* _Pictures paired with source code_
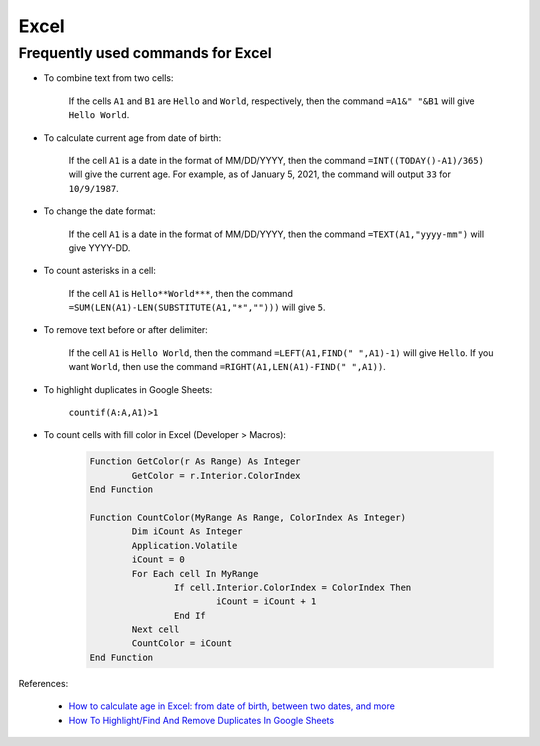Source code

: Excel
*****

Frequently used commands for Excel
==================================

* To combine text from two cells:

    If the cells ``A1`` and ``B1`` are ``Hello`` and ``World``, respectively, then the command ``=A1&" "&B1`` will give ``Hello World``.

* To calculate current age from date of birth:

    If the cell ``A1`` is a date in the format of MM/DD/YYYY, then the command ``=INT((TODAY()-A1)/365)`` will give the current age. For example, as of January 5, 2021, the command will output ``33`` for ``10/9/1987``.

* To change the date format:

    If the cell ``A1`` is a date in the format of MM/DD/YYYY, then the command ``=TEXT(A1,"yyyy-mm")`` will give YYYY-DD.

* To count asterisks in a cell:

    If the cell ``A1`` is ``Hello**World***``, then the command ``=SUM(LEN(A1)-LEN(SUBSTITUTE(A1,"*","")))`` will give ``5``.

* To remove text before or after delimiter:

    If the cell ``A1`` is ``Hello World``, then the command ``=LEFT(A1,FIND(" ",A1)-1)`` will give ``Hello``. If you want ``World``, then use the command ``=RIGHT(A1,LEN(A1)-FIND(" ",A1))``.

* To highlight duplicates in Google Sheets:

    ``countif(A:A,A1)>1``

* To count cells with fill color in Excel (Developer > Macros):

    .. code-block:: console

				Function GetColor(r As Range) As Integer
					GetColor = r.Interior.ColorIndex
				End Function

				Function CountColor(MyRange As Range, ColorIndex As Integer)
					Dim iCount As Integer
					Application.Volatile
					iCount = 0
					For Each cell In MyRange
						If cell.Interior.ColorIndex = ColorIndex Then
							iCount = iCount + 1
						End If
					Next cell
					CountColor = iCount
				End Function

References:

  - `How to calculate age in Excel: from date of birth, between two dates, and more <https://www.ablebits.com/office-addins-blog/2016/10/19/calculate-age-excel/#:~:text=Simply%20by%20subtracting%20the%20birth,also%20be%20used%20in%20Excel.&text=The%20first%20part%20of%20the,get%20the%20numbers%20of%20years.>`__
  - `How To Highlight/Find And Remove Duplicates In Google Sheets <https://www.alphr.com/highlight-duplicates-google-sheets/>`__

* _Work instructions_
From the records above, determine how many lines hold "GetColor" and give only that number.

* _Output of the task_
2